L’evoluzione del lobbying in e-partecipazione democratica – o, se preferite, la professionalizzazione della democrazia partecipativa – è un fenomeno interessante, ma anche molto rischioso. Per tante ragioni. Tre in particolare:

– Primo, perché al pari del lobbying la partecipazione democratica aggregata attraverso il web non può essere inventata e richiede un impegno notevole in tempo e denaro. Anche una grande azienda potrebbe avere difficoltà a gestire la cosa con successo.

– Secondo, perché ultimamente si è cominciato ad abusare della democrazia online, come se fosse panacea di tutti i mali.
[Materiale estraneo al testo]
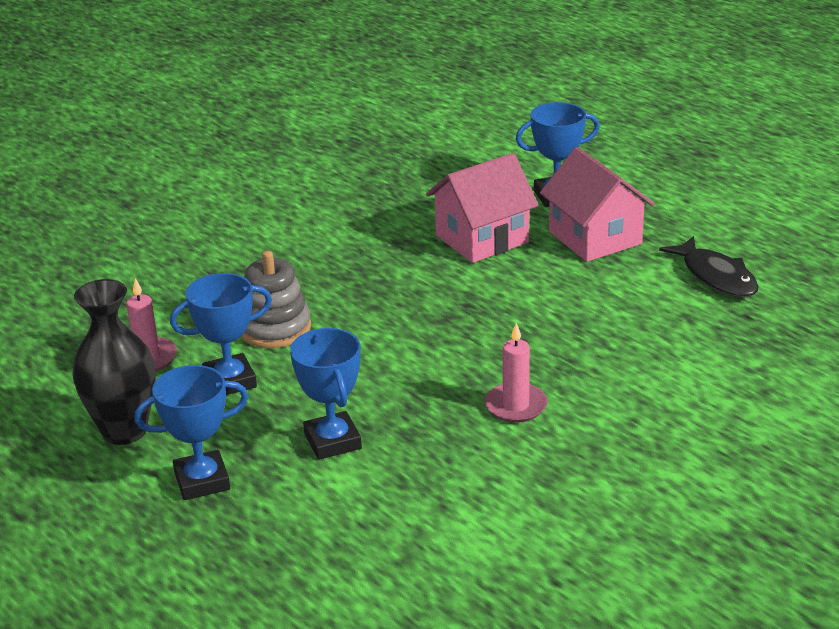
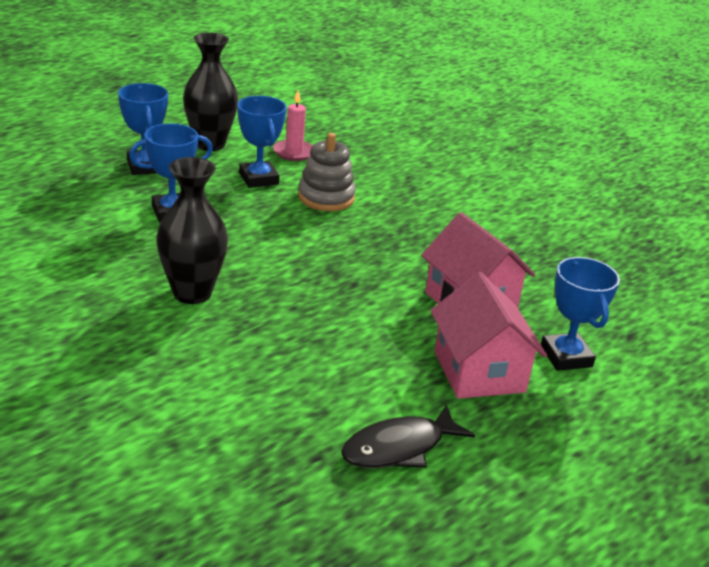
camera: 85 degrees right, 0 degrees up
(516, 406) = (192, 293): pink candle -> black vase
(595, 238) = (479, 372): pink house -> pink house turned 75 degrees counterclockwise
L’Istituto Bruno Leoni ha usato un’espressione efficace: “la democrazia dei quiz”. Come se bastasse una manciata di domande online per accaparrarsi il consenso dei cittadini (Qui un approfondimento).

– Terzo, perché l’entusiasmo per la partecipazione online lascia presto lo spazio all’indifferenza. E sono poche le pratiche di democrazia partecipativa che si possono dire davvero riuscite. Cito solamente due dati, entrambi a loro modo eclatanti. Il primo ci dice che spesso il numero di partecipanti è talmente basso da non avere alcun valore statistico. è successo ultimamente con la consultazione pubblica sull’impatto per la regolamentazione. Hanno aderito in 26. Ridicolo (Qui un approfondimento per TechEconomy). La seconda è che anche nelle intenzioni gli italiani che si dichiarano disposti a partecipare a forme di democrazia online è bassino: 45% (il dato è del Censis). Se considerate lo scollamento naturale tra l’intenzione (il dire) e la partecipazione reale (il fare) vi renderete conto che sono molto pochi.

Per un po forse vale la pena mantenere la distinzione tra lobbying e democrazia partecipativa. L’ibridazione, se è iniziata, è molto lontana dal completamento.